The voices of medicine and experience painted a picture of the future. Ongoing CAT scans, laser treatments, the possibilities of seizures and glaucoma and mental retardation, the social stigma: who wishes these things for a child?
Knowledge is not power, not always. I was drowning in it, awash in it, eroding from it, when I found this. Posted on birthmarks.com by Victoria Crawford, written in 1877 by Gerard Manley Hopkins, it’s a poem titled: “Pied Beauty”:
GLORY be to God for dappled things—
For skies of couple-colour as a brinded cow
For rose-moles all in stipple upon trout that swim;
Fresh-firecoal chestnut-falls; finches’ wings;
Landscape plotted and pieced—fold, fallow, and plough;
And áll trádes, their gear and tackle and trim.
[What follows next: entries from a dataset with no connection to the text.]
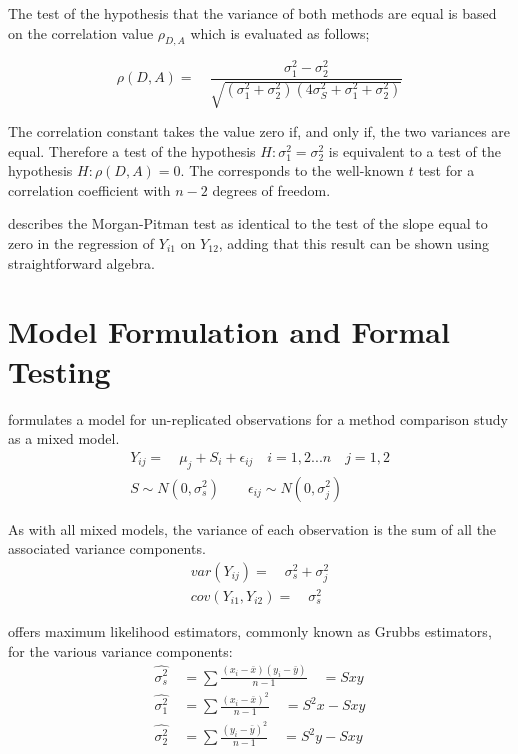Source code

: \documentclass[12pt, a4paper]{article}
\begin{document}
The test of the hypothesis that the variance of both methods are
equal is based on the correlation value $\rho_{D,A}$ which is
evaluated as follows;

\begin{equation}
	\rho(D,A)=\quad\frac{\sigma^{2}_{1}-\sigma^{2}_{2}}{\sqrt{(\sigma^{2}_{1}+\sigma^{2}_{2})(4\sigma^{2}_{S}+\sigma^{2}_{1}+\sigma^{2}_{2})}}
\end{equation}

The correlation constant takes the value zero if, and only if, the
two variances are equal. Therefore a test of the hypothesis $H:
\sigma^{2}_{1}=\sigma^{2}_{2}$ is equivalent to a test of the
hypothesis $H: \rho(D,A) = 0$. The corresponds to the well-known
$t$ test for a correlation coefficient with $n-2$ degrees of
freedom.

\citet{Bartko} describes the Morgan-Pitman test as identical to
the test of the slope equal to zero in the regression of $Y_{i1}$
on $Y_{12}$, adding that this result can be shown using
straightforward algebra.



\section{Model Formulation and Formal Testing}

\citet{Kinsella} formulates a model for un-replicated observations
for a method comparison study as a mixed model.
\begin{eqnarray}
Y_{ij} =\quad \mu_{j} + S_{i} + \epsilon_{ij} \quad i=1,2...n\quad
j=1,2\\
S \sim N(0,\sigma^{2}_{s})\qquad \epsilon_{ij} \sim
N(0,\sigma^{2}_{j}) \nonumber
\end{eqnarray}

As with all mixed models, the variance of each observation is the
sum of all the associated variance components.
\begin{eqnarray}
var(Y_{ij}) =\quad \sigma^{2}_{s} + \sigma^{2}_{j} \\
cov(Y_{i1},Y_{i2})=\quad \sigma^{2}_{s} \nonumber
\end{eqnarray}

\citet{Grubbs48} offers maximum likelihood estimators, commonly
known as Grubbs estimators, for the various variance components:
\begin{eqnarray}
\hat{\sigma^{2}_{s}} \quad= \sum{\frac{(x_{i}-\bar{x})(y_{i}-\bar{y})}{n-1}}\quad=Sxy\\
\hat{\sigma^{2}_{1}} \quad= \sum{\frac{(x_{i}-\bar{x})^{2}}{n-1}} \quad=S^{2}x-Sxy \nonumber\\
\hat{\sigma^{2}_{2}} \quad=
\sum{\frac{(y_{i}-\bar{y})^{2}}{n-1}}\quad=S^{2}y-Sxy \nonumber
\nonumber
\end{eqnarray}
\end{document}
All things counter, original, spare, strange;
Whatever is fickle, freckled (who knows how?)
With swift, slow; sweet, sour; adazzle, dim;
He fathers-forth whose beauty is past change:
Thanks be to God for those who echo the interests of the Creator: artists and poets like Gerard Manley Hopkins; reflectors of beauty, honesty, mystery, and joy like my son; and people that pull us out of the careening waters of information onto the dry land, people who care for the truth beyond facts, people like Victoria Crawford. You are named, and yet unknown, and today (who knows how?), that is good enough for me.